The initial claim arose when Gautreaux was allegedly injured working for Tassin Intenational (“Tassin”) while loading a marsh buggy onto a Tassin barge.  Gautreaux filed suit against Tassin in Plaquemines Parish under the Jones Act, the LHWCA, and the general maritime law. Gautreaux then amended his complaint to include two new defendants, Certain MEL Underwriters (“MEL Underwriters”) and American Interstate Insurance Company (“AIIC”), Tassin’s alleged insurers at the time of the accident. Gautreaux later dismissed him claims against MEL Underwriters without prejudice.

In October 2012, AIIC filed a cross claim against MEL Underwriters alleging that Certain underwriters were responsible for insuring against the type of claims alleged in the initial petition.  Underwriters subscribing severally to a Maritime Employers Liability Policy (“MEL Underwriters”) then stepped in and removed the action to the Eastern District of Louisiana claiming that they were the correct defendant for AIIC’s cross claim.  MEL underwriters removed the case on the grounds that the policy that formed the basis of AIIC’s cross claims was governed by a London arbitration agreement and therefore contained a federal question under the Convention on Recognition and Enforcement of Foreign Arbitral Awards (“The Convention”). 9 U.S.C. § 201.
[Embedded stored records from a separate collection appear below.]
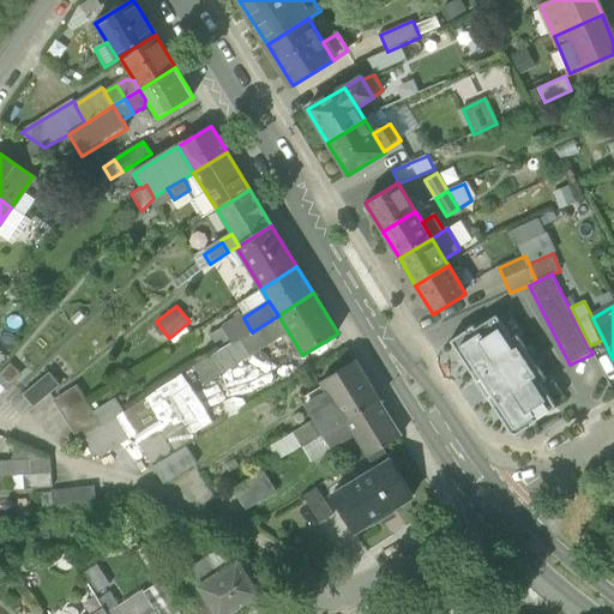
[(286,327),(278,315),(252,332),(233,344),(211,359),(221,374),(282,335),(280,331),(286,327)]
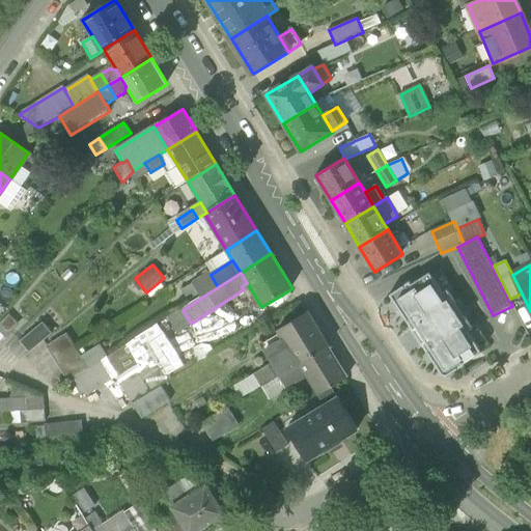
[(201,298),(218,287),(211,275),(212,274),(211,273),(193,283),(201,298)]
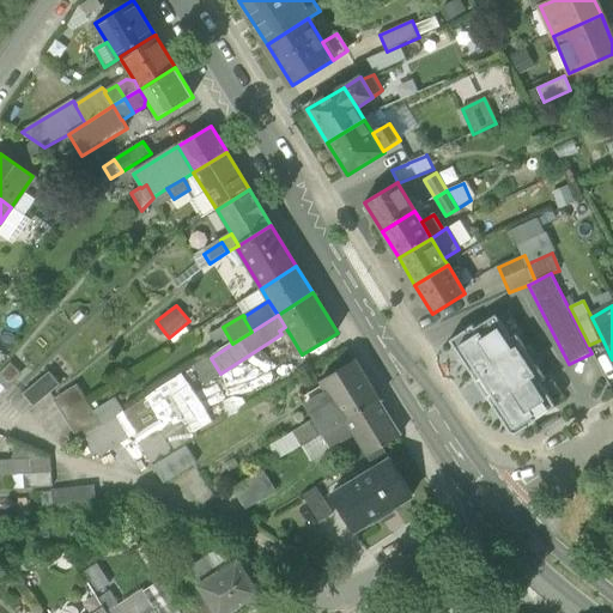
[(472,326),(449,341),(510,434),(516,435),(535,422),(535,420),(556,407),(541,383),(546,380),(535,364),(530,368),(522,354),(526,351),(516,335),(511,338),(496,315),(474,328),(472,326)]
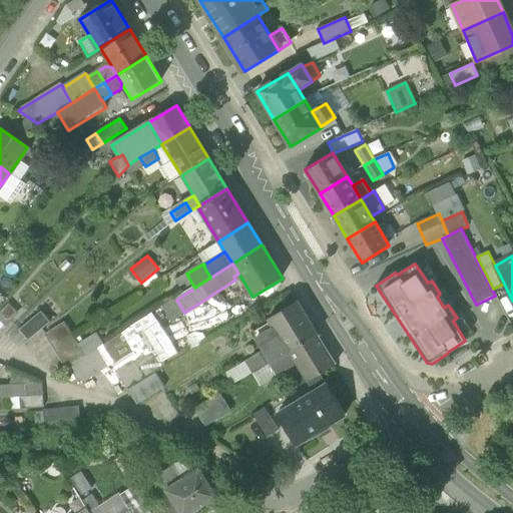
[(448,305),(440,294),(437,297),(444,308),(448,305)]
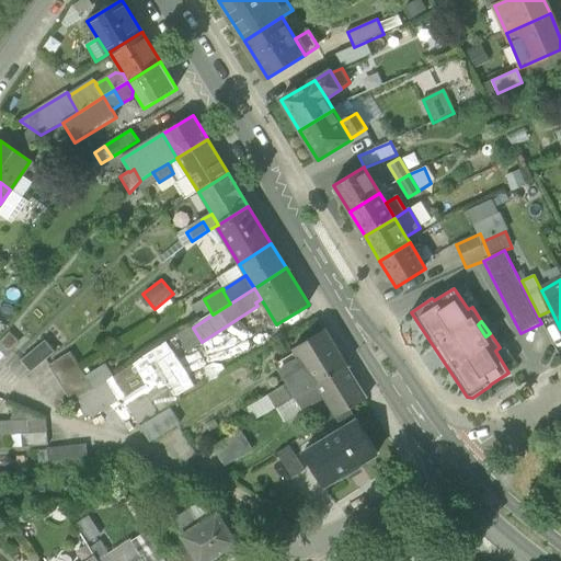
[(187,351),(202,342),(193,328),(179,335),(187,351)]
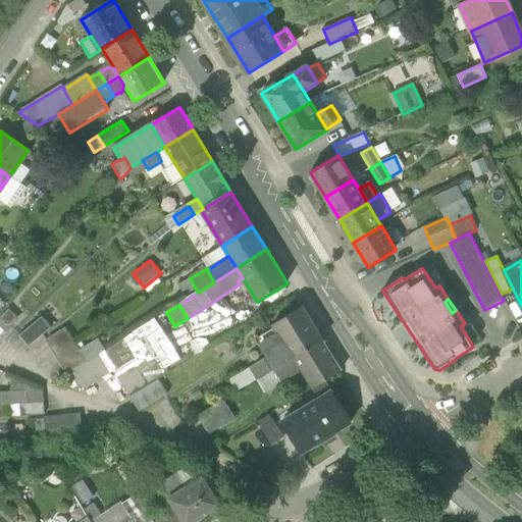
[(273,324),(279,334),(294,358),(322,341),(302,307),(273,324)]
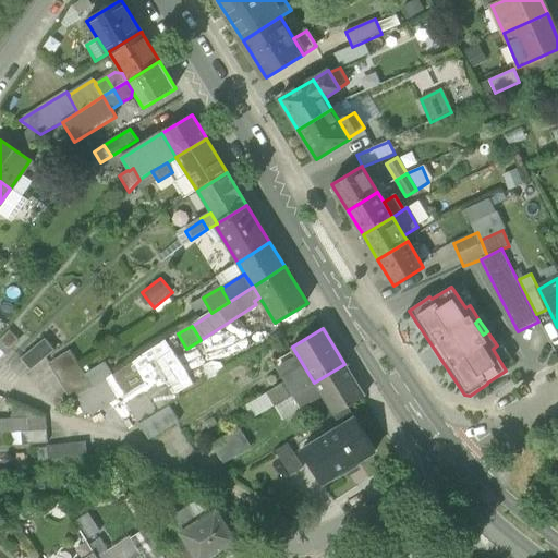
[(22,360),(31,371),(55,352),(45,340),(22,360)]
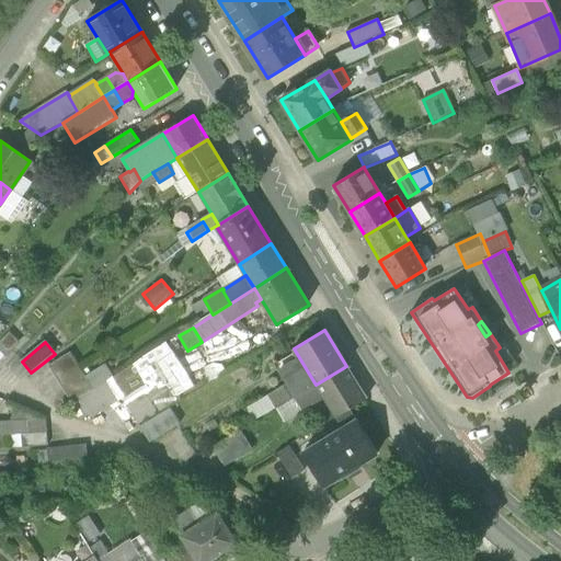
[(49,367),(65,391),(84,378),(70,354),(49,367)]
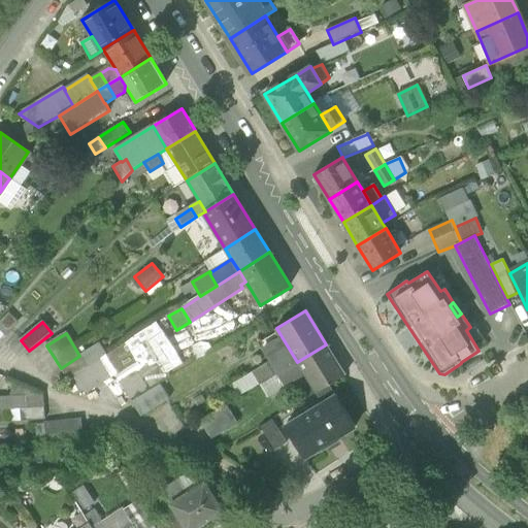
[(277,374),(297,362),(283,338),(263,351),(270,361),(277,374)]
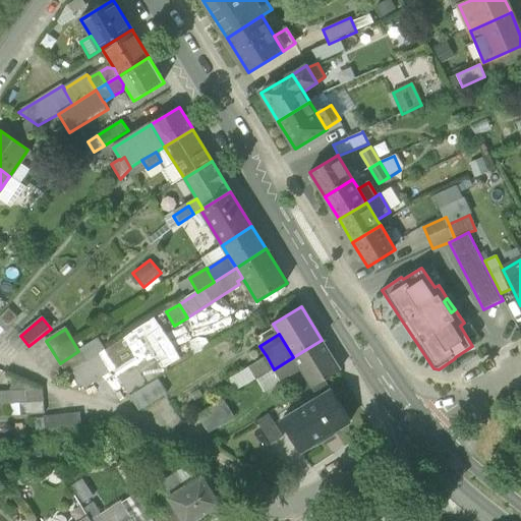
[(105,351),(117,370),(137,358),(125,338),(105,351)]
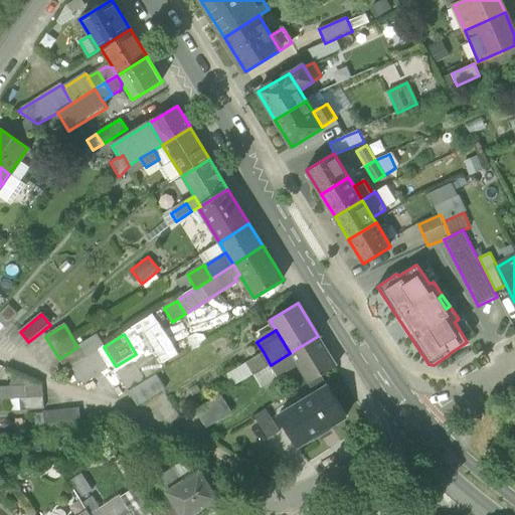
[(318,336),(290,353),(298,365),(309,383),(310,382),(321,376),(337,366),(318,336)]
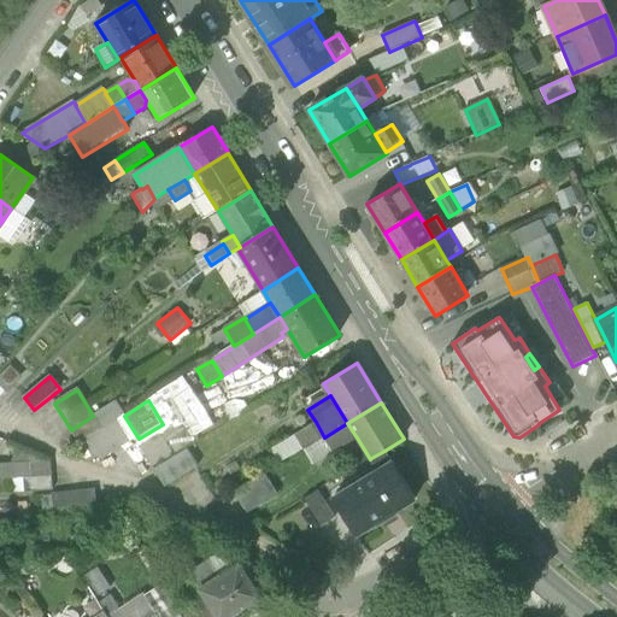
[(95,418),(101,429),(124,415),(117,405),(95,418)]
Gautreaux filed a motion to sever and remand his initial claims.

The majority of Judge Morgan’s Order was devoted to detailing why removal was proper, but subsequently she analyzed whether Gautreaux’s claims were severable and should be remanded.  The main focus of Judge Morgan’s severability analysis was whether state law predominated over Gautreaux’s claims.  The Judge cited 28 U.S.C. § 1441(c) which states that a district court has the discretion to decide and retain jurisdiction over only federal issues, and must remand all claims in which state law predominates.
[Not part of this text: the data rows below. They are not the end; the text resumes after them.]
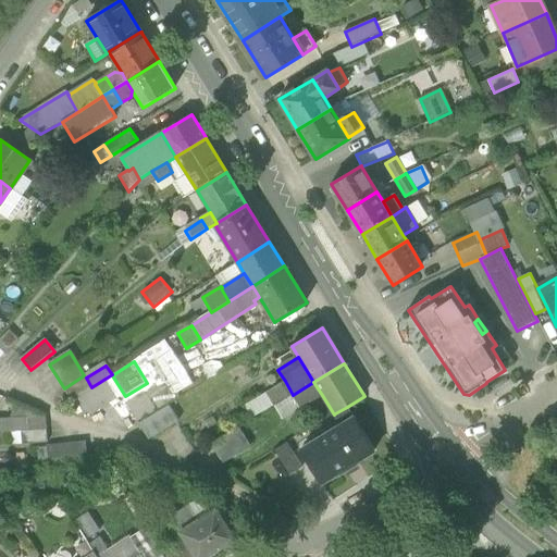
[(86,378),(84,375),(64,388),(72,400),(91,387),(86,378)]
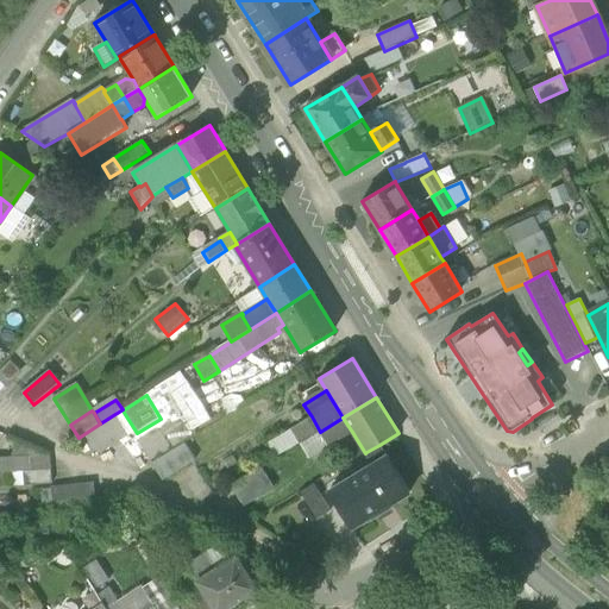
[(158,425),(173,449),(196,433),(182,410),(158,425)]
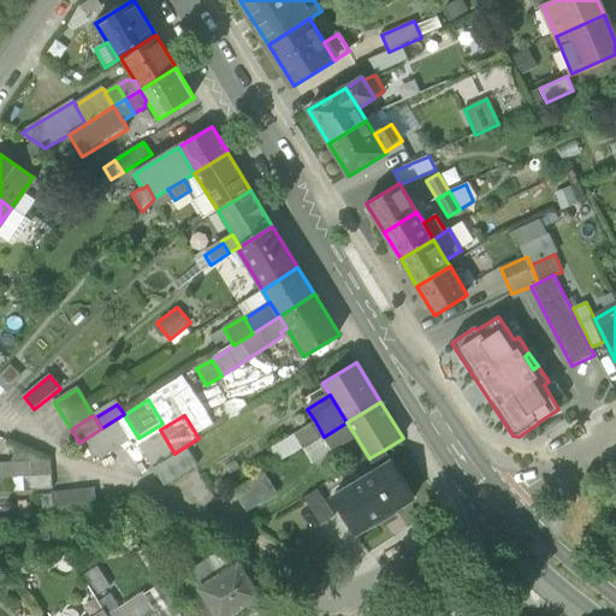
[(87,439),(100,460),(131,440),(119,419),(87,439)]
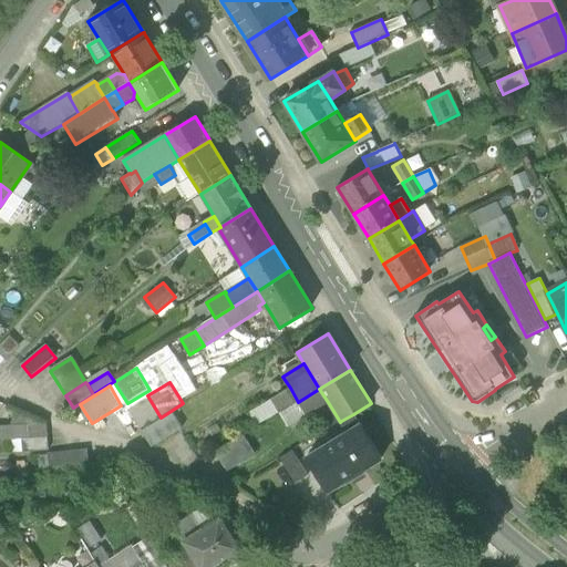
[(271,400),(279,413),(298,402),(290,388),(271,400)]
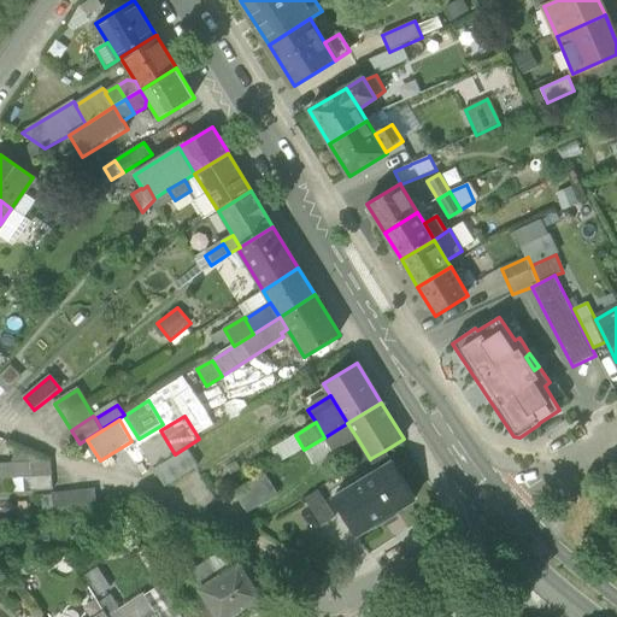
[(334,452),(357,438),(347,423),(324,438),(334,452)]
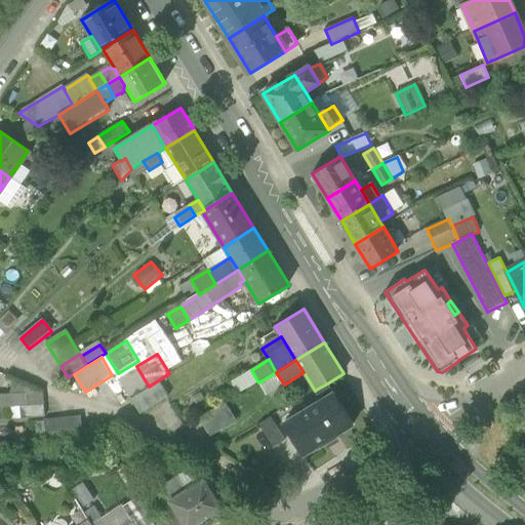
[(118,378),(129,398),(147,387),(135,368),(118,378)]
Judge Morgan held that state law did not predominate over the plaintiff’s original claims, and as such, she denied the motion to sever and remand, stating:

Gautreaux’s state law claims do not predominate in this case. . .  Gautreaux “supplements all causes of action with Louisiana state law,” but his claims arise primarily under federal law. The LHWCA is a federal statute and claims brought under the “general maritime law,” such as a claim for unseaworthiness, are inherently federal. In addition, claims brought under the Jones Act may be brought in either state or federal court, but it is clear from Gautreaux’s petition that he intends for federal law to apply to all his claims.

Judge Morgan’s decision suggests that so long as a single cross claim is governed by a London arbitration agreement, the entire action is removable.  More importantly, any of the plaintiff’s claims that arise out of the Jones Act, the LHWCA, or the general maritime law appear to be bound to the federal court at the judge’s discretion. Ironically, the sole reason for removal is to stay the arbitrable claim, which would leave only the Jones Act claim, otherwise non-removable, now alone in federal court.

Disclosure:  Duncan & Sevin represented MEL Underwriters in this matter.